Anyway, who would have thunk it, that I'd find a long lost cousin in blogland?

So imagine my surprise when I had my last giveaway and the winner, chosen at random, had the same last name as the maiden name of one of my 3rd Great Grandmothers!

I emailed her if she knew anything about her family history and after some back and forth we discovered that we share an ancestor in Abraham Stapp II who married Dorothy Moss 1678.  Abraham was 2nd generation of that family born in America. We are 8th cousins 2x removed(I am straight 8th cousins with her grandfather).

One of the famous people we almost share, Scott Stapp of the grunge band Creed.  He took his stepfather's surname so genetically we aren't cousins.

But we do share this guy.....

Kentucky legend & frontiersman Moses Stepp.  That's his grave in Martin County, KY.


I find this happening every time I turn around.  I find ancestral connections to people I meet in my life.

More recently I was talking to another blogger buddy, Jay, and he said he was related to Roy Rogers(Roy's real name was Leonard Franklin Slye).

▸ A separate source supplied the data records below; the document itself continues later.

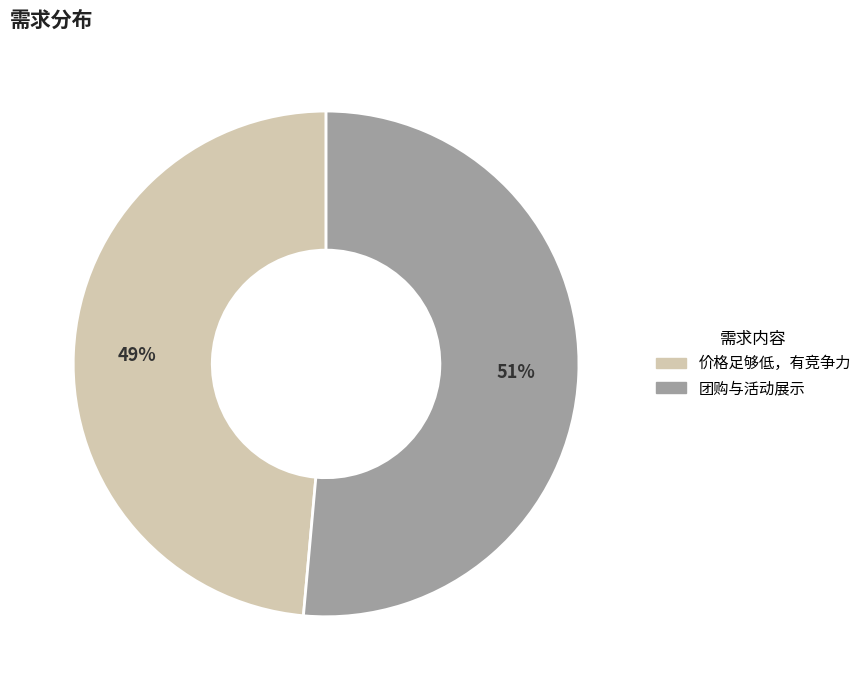

Which category has the smallest portion of the pie?

价格足够低，有竞争力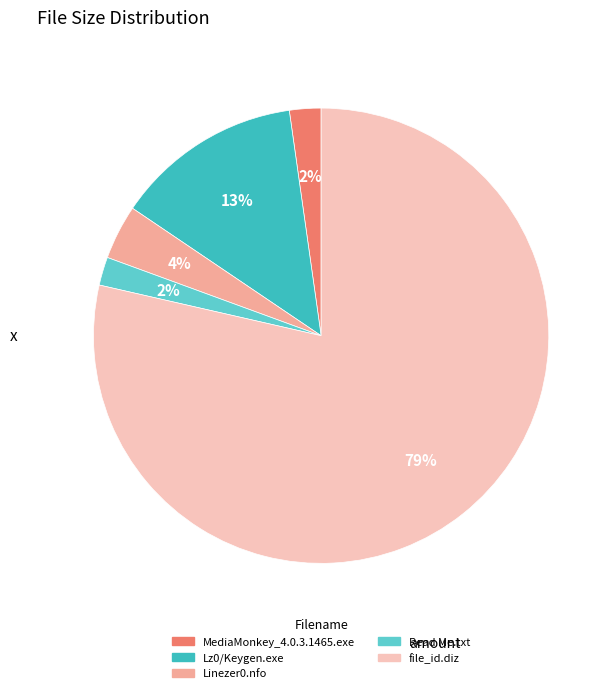

How many slices are in this pie chart?

5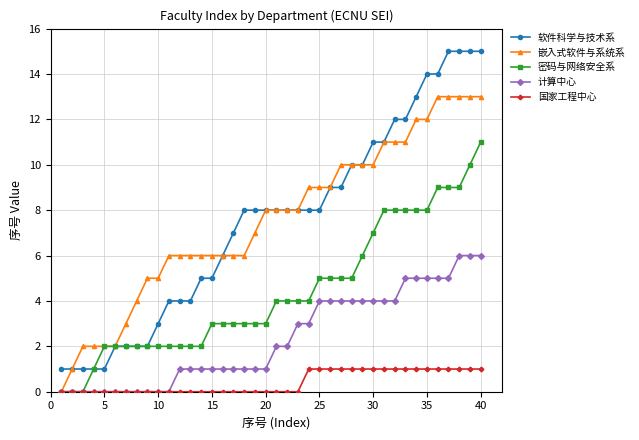

True or false: 计算中心 and 软件科学与技术系 intersect in this chart.

False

 Well I went to look up Roy's parents and Leonard's mother was named Mattie Womack.  Gee, I have a line of Womacks in my family lines. I traced Roy's maternal side Womack line back a bit and wouldn't you know, it flows back to Prince Edward County, Virginia, where my Womack's were too.
I feel confident that once I do some more digging I'll find the actual link to Roy Rogers maternal line of Womacks to mine.
So far on the paternal side of Sly family I haven't done enough research to connect Jay but he says it is there.
So while Jay and I aren't cousins we are both probably each related to Roy Rogers, Jay through the paternal line and me through the maternal line, so we are from allied families.

It sure is a small, small ancestral world we live in.




Have you done any genealogy research that led you back to famous or infamous people in your family tree?